Evolutionary rate simulation
To illustrate the difference between evolutionary rate estimates based on traditional coding schemes using a continuous measure of central tendency measure (median environmental values at suitable sites) and our coding scheme based on considering the range of suitable values independent of their frequency across the landscape, we generated 4 sets of 100 stochastic birth-death phylogenies (birth rate = 1, death rate = 0) with 6, 50, 100, and 490 tip taxa using the R package phytoolsv.0.6-99 (Revell, 2012). Then, we randomly assigned simulated cool niche species to the tips of each tree. To characterize each species’ niche, we used two methods: (i) a traditional approach that uses the median cell value of suitable area within M to represent the species’ fundamental niche, and (ii) the midpoint bin value from ‘known’ bins using our new coding method (representing a best-case scenario in which all species have completely characterized niches. This same process was then repeated for the warm niche species.

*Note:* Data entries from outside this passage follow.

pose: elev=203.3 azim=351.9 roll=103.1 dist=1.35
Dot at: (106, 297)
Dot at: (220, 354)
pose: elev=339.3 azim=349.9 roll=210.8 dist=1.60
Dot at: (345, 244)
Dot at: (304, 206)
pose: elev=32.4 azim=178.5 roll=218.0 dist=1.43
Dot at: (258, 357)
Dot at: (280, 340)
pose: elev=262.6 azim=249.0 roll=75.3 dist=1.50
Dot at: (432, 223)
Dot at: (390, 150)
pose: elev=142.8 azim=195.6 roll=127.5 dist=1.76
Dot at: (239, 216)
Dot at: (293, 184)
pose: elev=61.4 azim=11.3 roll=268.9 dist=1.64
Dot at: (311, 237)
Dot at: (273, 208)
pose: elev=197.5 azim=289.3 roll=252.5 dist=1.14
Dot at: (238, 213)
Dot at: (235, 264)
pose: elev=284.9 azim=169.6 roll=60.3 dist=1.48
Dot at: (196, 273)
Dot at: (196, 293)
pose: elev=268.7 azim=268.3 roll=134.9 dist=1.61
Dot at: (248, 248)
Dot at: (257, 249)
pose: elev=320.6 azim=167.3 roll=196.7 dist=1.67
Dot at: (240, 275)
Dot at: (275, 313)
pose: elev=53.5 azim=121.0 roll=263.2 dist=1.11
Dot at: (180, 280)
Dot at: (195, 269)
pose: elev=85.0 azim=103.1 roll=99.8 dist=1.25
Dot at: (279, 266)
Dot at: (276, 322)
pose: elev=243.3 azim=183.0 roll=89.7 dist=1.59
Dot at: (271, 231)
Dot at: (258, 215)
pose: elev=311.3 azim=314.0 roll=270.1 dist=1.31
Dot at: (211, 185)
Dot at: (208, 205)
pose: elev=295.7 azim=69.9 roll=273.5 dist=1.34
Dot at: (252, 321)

These two datasets simulate the simplest evolutionary scenario: a completely conserved fundamental niche across the clade. However, estimates of niche evolution based on realized niches may differ greatly from this known value; as such, we compared rates of niche evolution estimated from our two coding schemes (traditional and known-bin). To estimate rates of niche evolution, we calculatedσ 2, the rate of Brownian motion (BM) evolution, using the fitContinuous function in the R package geigerv.2.0.6 (Harmon et al. 2008).σ 2 is equal to the rate of variance accumulation per unit of branch length (Felsenstein 1985; O’Meara et al. 2006), and has been interpreted as a measure of the rate of ecological niche evolution (Cooper et al. 2011). Smallerσ 2 values can be interpreted as representing less niche evolution, and larger σ 2 values as more niche evolution. σ 2 itself, however, does not provide information on whether niches are conserved, but rather informs about degrees of change among traits or groups (Revell et al. 2008; Cooper et al. 2011). Code for analyses can be found in Supplement 3; annoted code with tables and figures provided as an HTML document in Supplement 4.